(Beginning of Provided material)

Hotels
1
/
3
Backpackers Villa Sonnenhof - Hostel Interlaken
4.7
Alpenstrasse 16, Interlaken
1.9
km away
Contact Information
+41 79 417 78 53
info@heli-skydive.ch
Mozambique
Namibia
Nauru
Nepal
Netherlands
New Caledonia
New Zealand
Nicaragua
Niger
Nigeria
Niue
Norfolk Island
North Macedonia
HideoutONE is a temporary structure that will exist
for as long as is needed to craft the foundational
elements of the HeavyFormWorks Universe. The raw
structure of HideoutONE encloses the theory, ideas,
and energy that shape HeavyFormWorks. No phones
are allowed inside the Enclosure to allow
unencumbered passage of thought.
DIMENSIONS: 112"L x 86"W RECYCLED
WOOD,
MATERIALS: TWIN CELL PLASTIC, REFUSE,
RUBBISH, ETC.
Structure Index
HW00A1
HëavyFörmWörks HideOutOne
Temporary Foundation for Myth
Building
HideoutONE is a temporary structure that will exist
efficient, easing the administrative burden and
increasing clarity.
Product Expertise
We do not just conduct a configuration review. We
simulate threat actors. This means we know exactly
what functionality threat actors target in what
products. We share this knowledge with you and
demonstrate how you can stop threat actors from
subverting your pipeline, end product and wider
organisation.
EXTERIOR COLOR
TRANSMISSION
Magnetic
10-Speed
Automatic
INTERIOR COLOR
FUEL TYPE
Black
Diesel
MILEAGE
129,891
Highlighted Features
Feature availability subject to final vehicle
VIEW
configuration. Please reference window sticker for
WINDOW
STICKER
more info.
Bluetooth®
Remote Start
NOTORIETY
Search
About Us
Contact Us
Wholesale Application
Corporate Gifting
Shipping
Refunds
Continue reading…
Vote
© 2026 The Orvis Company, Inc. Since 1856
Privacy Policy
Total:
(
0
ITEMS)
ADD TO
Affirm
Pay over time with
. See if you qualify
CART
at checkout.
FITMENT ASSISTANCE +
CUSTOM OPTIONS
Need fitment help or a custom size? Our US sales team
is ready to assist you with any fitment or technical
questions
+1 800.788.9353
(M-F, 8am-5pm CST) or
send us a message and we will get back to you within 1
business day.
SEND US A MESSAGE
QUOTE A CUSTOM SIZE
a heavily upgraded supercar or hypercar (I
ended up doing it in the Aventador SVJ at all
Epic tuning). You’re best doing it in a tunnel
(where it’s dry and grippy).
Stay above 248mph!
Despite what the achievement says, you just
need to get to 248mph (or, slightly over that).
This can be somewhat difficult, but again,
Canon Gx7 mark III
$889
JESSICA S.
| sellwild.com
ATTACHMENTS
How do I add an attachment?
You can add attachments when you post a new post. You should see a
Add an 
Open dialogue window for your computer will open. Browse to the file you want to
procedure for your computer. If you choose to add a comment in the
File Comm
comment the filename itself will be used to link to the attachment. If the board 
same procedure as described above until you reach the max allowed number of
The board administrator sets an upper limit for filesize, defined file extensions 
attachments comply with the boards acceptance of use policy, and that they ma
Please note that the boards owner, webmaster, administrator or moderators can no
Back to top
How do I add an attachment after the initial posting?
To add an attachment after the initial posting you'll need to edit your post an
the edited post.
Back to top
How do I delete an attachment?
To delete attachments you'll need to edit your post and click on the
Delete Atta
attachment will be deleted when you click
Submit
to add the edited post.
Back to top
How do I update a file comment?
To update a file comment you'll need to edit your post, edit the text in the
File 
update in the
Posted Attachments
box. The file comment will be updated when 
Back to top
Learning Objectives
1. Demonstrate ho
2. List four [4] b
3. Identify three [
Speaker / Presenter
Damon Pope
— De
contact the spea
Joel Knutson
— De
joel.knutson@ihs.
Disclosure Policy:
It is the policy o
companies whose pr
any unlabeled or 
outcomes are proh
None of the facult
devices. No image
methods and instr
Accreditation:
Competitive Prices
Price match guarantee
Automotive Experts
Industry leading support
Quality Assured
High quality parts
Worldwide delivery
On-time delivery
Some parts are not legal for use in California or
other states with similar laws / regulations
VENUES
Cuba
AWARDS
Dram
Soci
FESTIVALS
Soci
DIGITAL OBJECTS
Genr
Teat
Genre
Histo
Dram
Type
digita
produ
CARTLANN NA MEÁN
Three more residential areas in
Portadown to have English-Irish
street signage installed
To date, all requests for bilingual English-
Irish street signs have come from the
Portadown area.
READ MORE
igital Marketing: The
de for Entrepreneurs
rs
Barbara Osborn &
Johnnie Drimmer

(End of Provided material)

| What the exercise asks |
Print again the lines of the entries above that fall between the line holding "Privacy Policy" and the line holding "ended up doing it in the Aventador SVJ at all", inclusive, exactly as they stand.

| Solution |
Privacy Policy
Total:
(
0
ITEMS)
ADD TO
Affirm
Pay over time with
. See if you qualify
CART
at checkout.
FITMENT ASSISTANCE +
CUSTOM OPTIONS
Need fitment help or a custom size? Our US sales team
is ready to assist you with any fitment or technical
questions
+1 800.788.9353
(M-F, 8am-5pm CST) or
send us a message and we will get back to you within 1
business day.
SEND US A MESSAGE
QUOTE A CUSTOM SIZE
a heavily upgraded supercar or hypercar (I
ended up doing it in the Aventador SVJ at all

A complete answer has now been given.